成分(イ) 一般式 A−B−Aで表されるトリブロック共重合体(イ−1)およびA−Bで表されるジブロック共重合体(イ−2)の混合物であって、その組成比(重量比)が(イ−1)/((イ−1)+(イ−2))=0.1〜0.6で表されるブロック共重合体、及び/又はこれを水素添加して得られる水添ブロック共重合体。
[ただし、式中のAはビニル芳香族炭化水素の重合体ブロック(以下「Aブロック」と略記する)、Bはエラストマー性重合体ブロック(以下「Bブロック」と略記する)である]
成分(ロ) 炭化水素系ゴム用軟化剤
成分(ハ) オレフィン系樹脂 - 成分(ハ)が、ポリエチレン(密度0.940g/cm3以下)及び/又はエチレン系共重合体である、請求項1に記載の熱可塑性エラストマー組成物。
- 成分(イ)のBブロックが共役ジエンのエラストマー性重合体ブロックである請求項1又は2に記載の熱可塑性エラストマー組成物。

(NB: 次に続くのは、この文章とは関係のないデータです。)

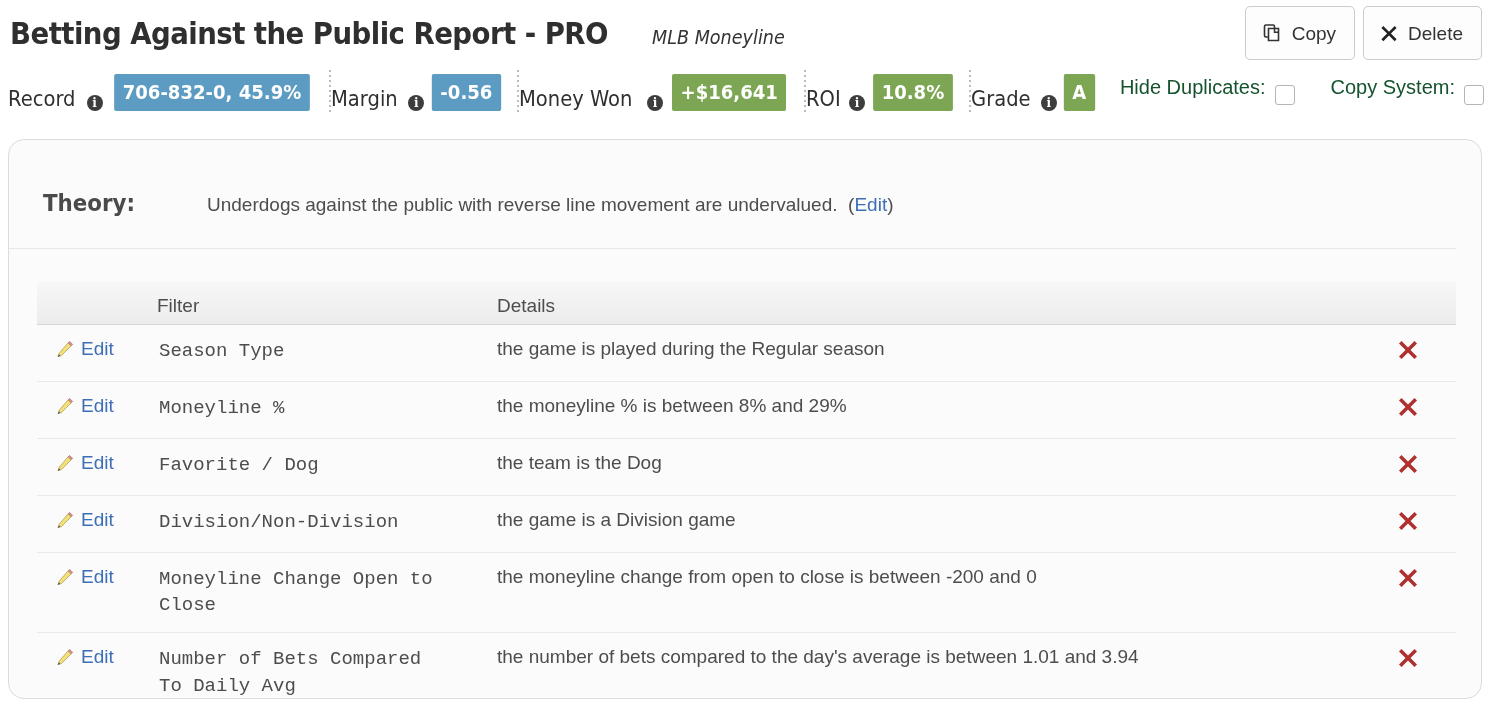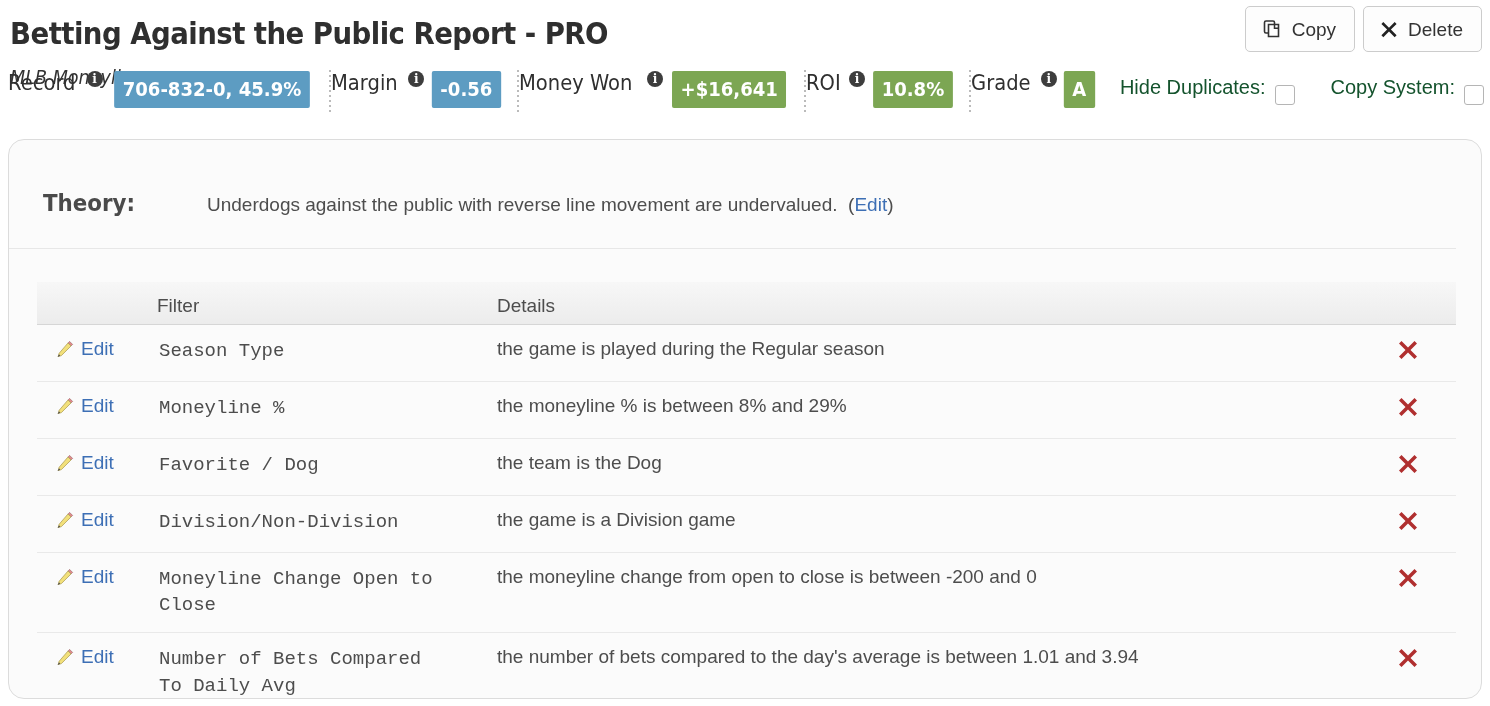"Betting Against the Public Report" .title-wrap { flex-direction: column -> none; gap: 14px -> none }
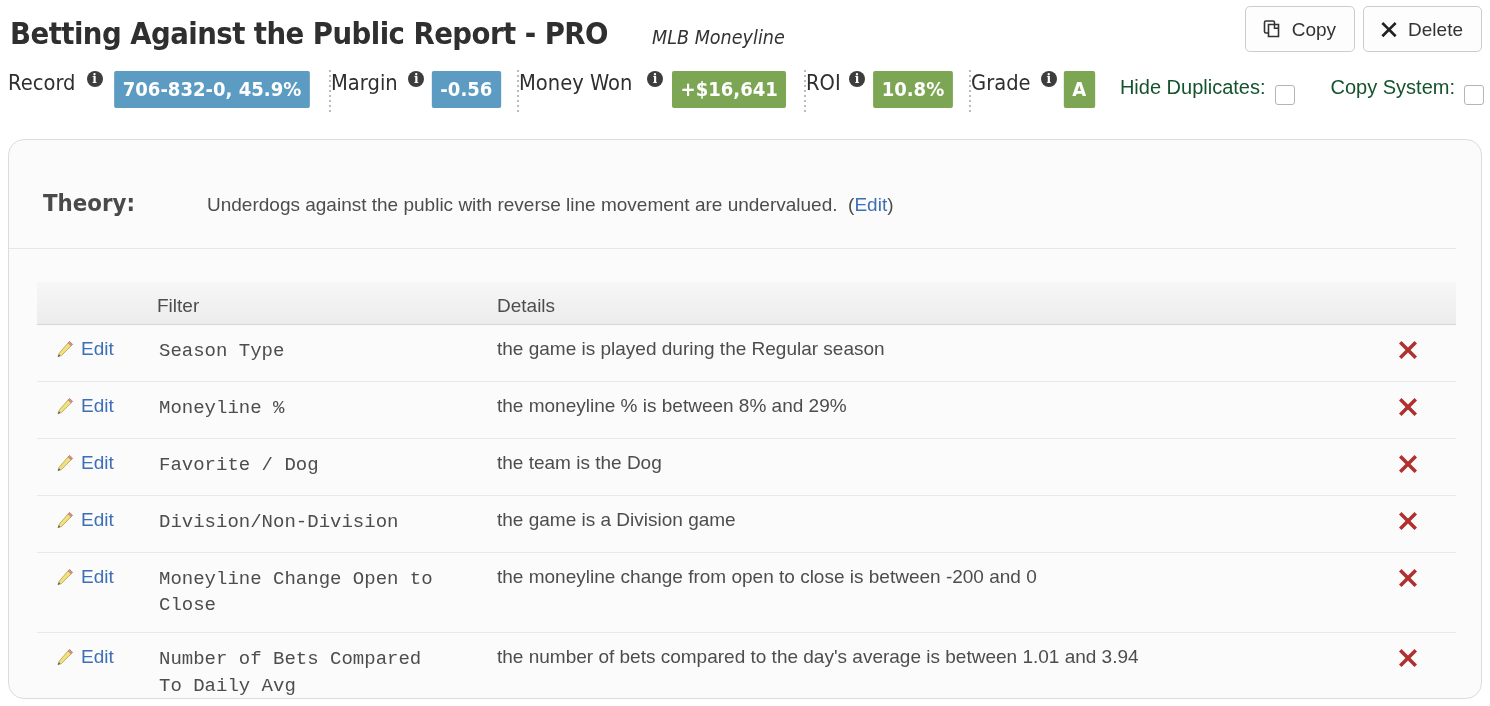"Copy" .btn { height: 46px -> 54px }
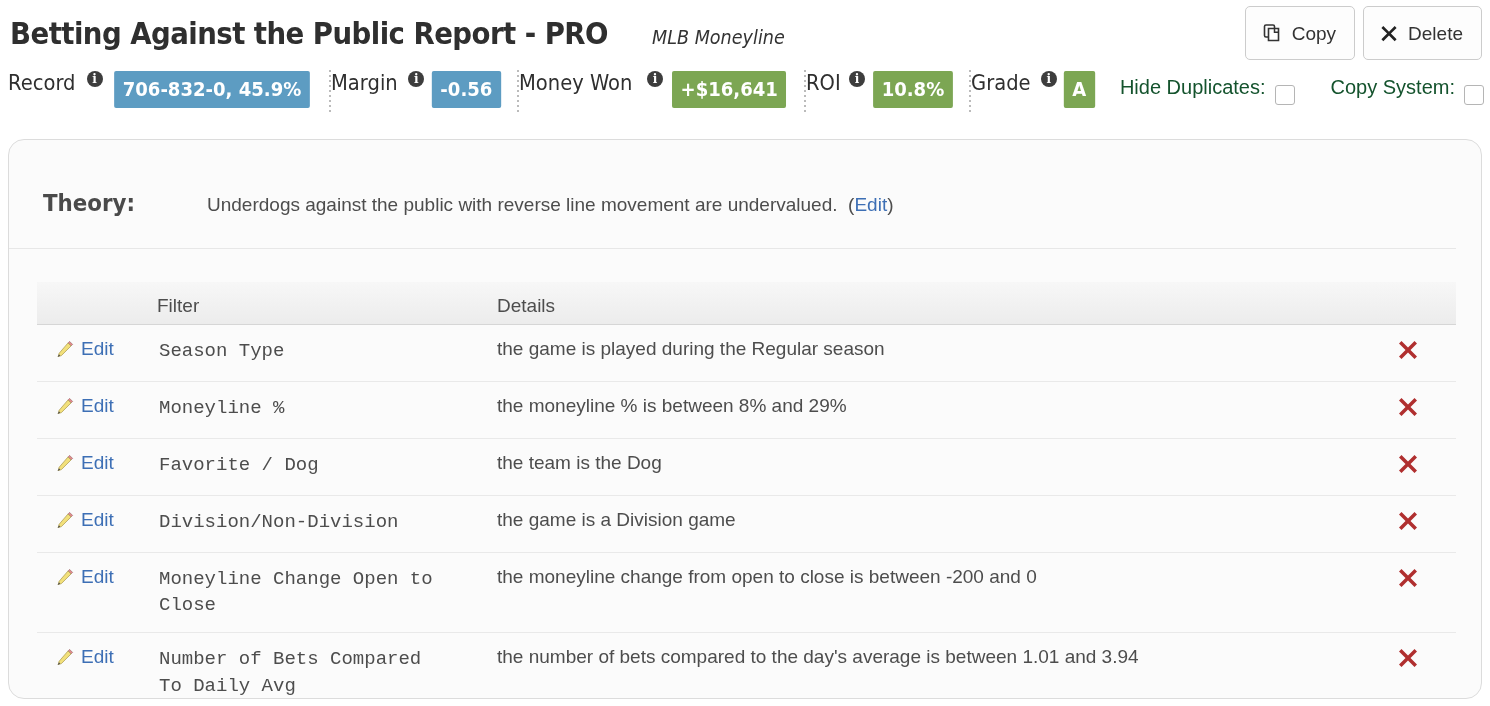"Record" .stat { align-items: flex-start -> flex-end }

- 成分(イ)のAブロックがスチレン重合体ブロックであり、Bブロックがブタジエン重合体ブロック、イソプレン重合体ブロック又はブタジエン・イソプレン共重合体ブロックであり、かつ成分(イ)中のAブロックの割合が10〜50重量%である請求項1乃至3のいずれかに記載の熱可塑性エラストマー組成物。
- 請求項1乃至4のいずれかに記載の熱可塑性エラストマー組成物からなる滑り止め部材。